14. Who came over last? Probably my last girlfriend. Jeez, that was a while back....

15. Do you drink beer? Yes. But I prefer port wine when I can get it.

16. Have your brothers or sisters ever told you that you were adopted? Not that I remember.

17. What is your favorite key chain on your keys? It used to be my mini Swiss Army knife, but that's quite battered now. Then I was really into the mini-Maglite. Right now, I'm having a brief but nonetheless tumultuous love affair with the miniature hardhat with an LED on the front.

18. What did you get for graduation? Um...graduation...see question number 2 above.

19. Whats in your pocket? Right now, I'm in my gym shorts, but normally, keys, Chapstick, breath freshener, wallet, notebook, sunglasses, reading glasses, and a prayer book wth assorted holy cards (I have a lot of pockets). I used to have a Zippo lighter in there in case I needed to burn something or illuminate an insect-infested stone hallway or ignite a Nazi castle, but they keep disappearing so I'm not going to buy any more.

20. Who introduced you to Dane Cook? Who the heck is Dane Cook?

21. Has someone ever made you a Build-A-Bear? What the heck is a Build-A-Bear?

22. What DVD is in your DVD player? Right now, my DVD/CD player is preoccupied with Led Zeppelin's Mothership. The last DVD in there was Battle Beyond the Stars.

23. What's something fun you did today? Not today, sorry.

24. Who is/was the principal of your high school? Don't remember his name, honestly. It might have been Peacock.

25. Has your house ever been TP'd? No.

26.What do you think of when you hear the word "meow"? Creepy anime characters.

27. What are you listening to right now? How did you know? See question 22 above.

28. Drinking?
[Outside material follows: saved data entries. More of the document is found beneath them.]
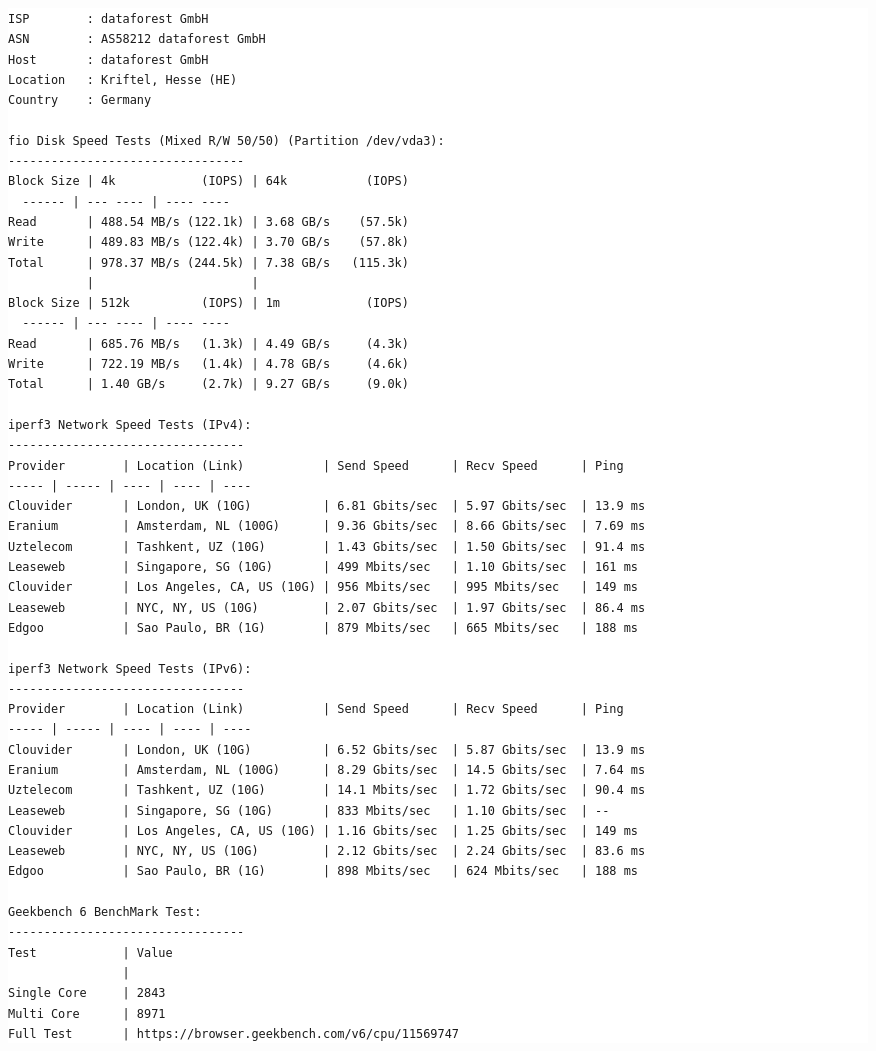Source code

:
 ```shell
ISP        : dataforest GmbH
ASN        : AS58212 dataforest GmbH
Host       : dataforest GmbH
Location   : Kriftel, Hesse (HE)
Country    : Germany

fio Disk Speed Tests (Mixed R/W 50/50) (Partition /dev/vda3):
---------------------------------
Block Size | 4k            (IOPS) | 64k           (IOPS)
  ------ | --- ---- | ---- ---- 
Read       | 488.54 MB/s (122.1k) | 3.68 GB/s    (57.5k)
Write      | 489.83 MB/s (122.4k) | 3.70 GB/s    (57.8k)
Total      | 978.37 MB/s (244.5k) | 7.38 GB/s   (115.3k)
           |                      |                     
Block Size | 512k          (IOPS) | 1m            (IOPS)
  ------ | --- ---- | ---- ---- 
Read       | 685.76 MB/s   (1.3k) | 4.49 GB/s     (4.3k)
Write      | 722.19 MB/s   (1.4k) | 4.78 GB/s     (4.6k)
Total      | 1.40 GB/s     (2.7k) | 9.27 GB/s     (9.0k)

iperf3 Network Speed Tests (IPv4):
---------------------------------
Provider        | Location (Link)           | Send Speed      | Recv Speed      | Ping           
----- | ----- | ---- | ---- | ---- 
Clouvider       | London, UK (10G)          | 6.81 Gbits/sec  | 5.97 Gbits/sec  | 13.9 ms        
Eranium         | Amsterdam, NL (100G)      | 9.36 Gbits/sec  | 8.66 Gbits/sec  | 7.69 ms        
Uztelecom       | Tashkent, UZ (10G)        | 1.43 Gbits/sec  | 1.50 Gbits/sec  | 91.4 ms        
Leaseweb        | Singapore, SG (10G)       | 499 Mbits/sec   | 1.10 Gbits/sec  | 161 ms         
Clouvider       | Los Angeles, CA, US (10G) | 956 Mbits/sec   | 995 Mbits/sec   | 149 ms         
Leaseweb        | NYC, NY, US (10G)         | 2.07 Gbits/sec  | 1.97 Gbits/sec  | 86.4 ms        
Edgoo           | Sao Paulo, BR (1G)        | 879 Mbits/sec   | 665 Mbits/sec   | 188 ms         

iperf3 Network Speed Tests (IPv6):
---------------------------------
Provider        | Location (Link)           | Send Speed      | Recv Speed      | Ping           
----- | ----- | ---- | ---- | ---- 
Clouvider       | London, UK (10G)          | 6.52 Gbits/sec  | 5.87 Gbits/sec  | 13.9 ms        
Eranium         | Amsterdam, NL (100G)      | 8.29 Gbits/sec  | 14.5 Gbits/sec  | 7.64 ms        
Uztelecom       | Tashkent, UZ (10G)        | 14.1 Mbits/sec  | 1.72 Gbits/sec  | 90.4 ms        
Leaseweb        | Singapore, SG (10G)       | 833 Mbits/sec   | 1.10 Gbits/sec  | -- 
Clouvider       | Los Angeles, CA, US (10G) | 1.16 Gbits/sec  | 1.25 Gbits/sec  | 149 ms         
Leaseweb        | NYC, NY, US (10G)         | 2.12 Gbits/sec  | 2.24 Gbits/sec  | 83.6 ms        
Edgoo           | Sao Paulo, BR (1G)        | 898 Mbits/sec   | 624 Mbits/sec   | 188 ms         

Geekbench 6 BenchMark Test:
---------------------------------
Test            | Value                         
                |                               
Single Core     | 2843                          
Multi Core      | 8971                          
Full Test       | https://browser.geekbench.com/v6/cpu/11569747
```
Nothing.

29. What is your favorite aisle at Wal-Mart? Food.

30. When is your mom's birthday? Not your business.

31. When is your birthday? Ditto.

32. What's the area code for your cell phone? See question number 9 above.

33. Where did you buy the shirt you're wearing now? It was a gift.
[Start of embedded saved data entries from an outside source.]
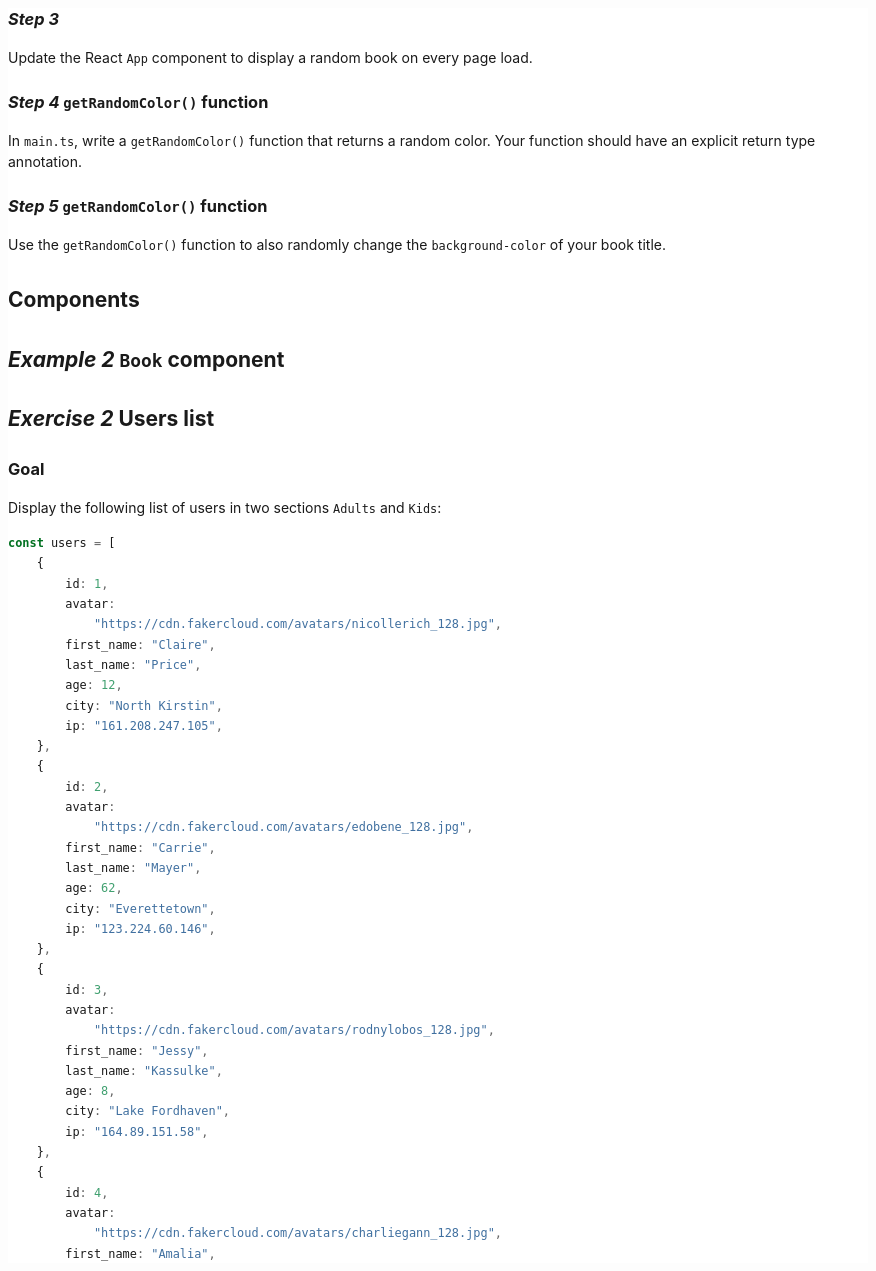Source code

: ### <em class="type">Step 3</em>

Update the React `App` component to display a random book on every page load.

### <em class="type">Step 4</em> `getRandomColor()` function

In `main.ts`, write a `getRandomColor()` function that returns a random color. Your function should have an explicit return type annotation.

### <em class="type">Step 5</em> `getRandomColor()` function

Use the `getRandomColor()` function to also randomly change the `background-color` of your book title.

## Components

## <em class="type">Example 2</em> `Book` component

## <em class="type">Exercise 2</em> Users list

### Goal

Display the following list of users in two sections `Adults` and `Kids`:

```typescript
const users = [
	{
		id: 1,
		avatar:
			"https://cdn.fakercloud.com/avatars/nicollerich_128.jpg",
		first_name: "Claire",
		last_name: "Price",
		age: 12,
		city: "North Kirstin",
		ip: "161.208.247.105",
	},
	{
		id: 2,
		avatar:
			"https://cdn.fakercloud.com/avatars/edobene_128.jpg",
		first_name: "Carrie",
		last_name: "Mayer",
		age: 62,
		city: "Everettetown",
		ip: "123.224.60.146",
	},
	{
		id: 3,
		avatar:
			"https://cdn.fakercloud.com/avatars/rodnylobos_128.jpg",
		first_name: "Jessy",
		last_name: "Kassulke",
		age: 8,
		city: "Lake Fordhaven",
		ip: "164.89.151.58",
	},
	{
		id: 4,
		avatar:
			"https://cdn.fakercloud.com/avatars/charliegann_128.jpg",
		first_name: "Amalia",
```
34. Is there anything hanging from your rear view mirror? A car rosary.

35. How many states in the US have you been to? Don't know. Most, probably.

36. What kind of milk do you drink? Skim, usually. Whole when feeling naughty. Soy when in the field.

37. What are you going to do after this? Work on the script for a comic.

38. Who was the last person you went shopping with? Snuffles the Dragon.

39. What is your favorite fruit? Mango.

40. What about your favorite dessert? Uncertain. I'm more of an entree kind of guy.

41. What is something you need to go shopping for? Food.

42. Do you have the same name as one of your relatives? No, except for my middle name, which you will forever know only as "G." (As for the second D, I leave you to ponder the significance of that one.)

43. What kind of car does one of your siblings drive? I believe he drives...a Ford Ranger, come to think of it.

44. Do you like pickles? Yes.

45. How about olives? Yes, but Snuffles embarrasses me by seeing how many he can fit on his claws at family gatherings.

46. What is your favorite kind of gum? Oh, I guess maybe one of those hygienic teeth-whitening gums or something, but I hate gum, especially when it appears in the dryer or under banisters.

47. What is your favorite kind of juice? See question 39 above.

48. Do you have any tan lines? I think running cross-country in high school made certain tan lines permanent. See my photo again: I go from deep brown in summer to pasty white in winter, and what you have there is the transitional phase.

49. What hospital were you born in? As I've said before, I was left in a basket in the Fairy Forest. I doubt I was born in a hospital.

Sheesh. Forty-nine of those? What evil person did that? I'm not sure I should inflict that on anybody who doesn't want it.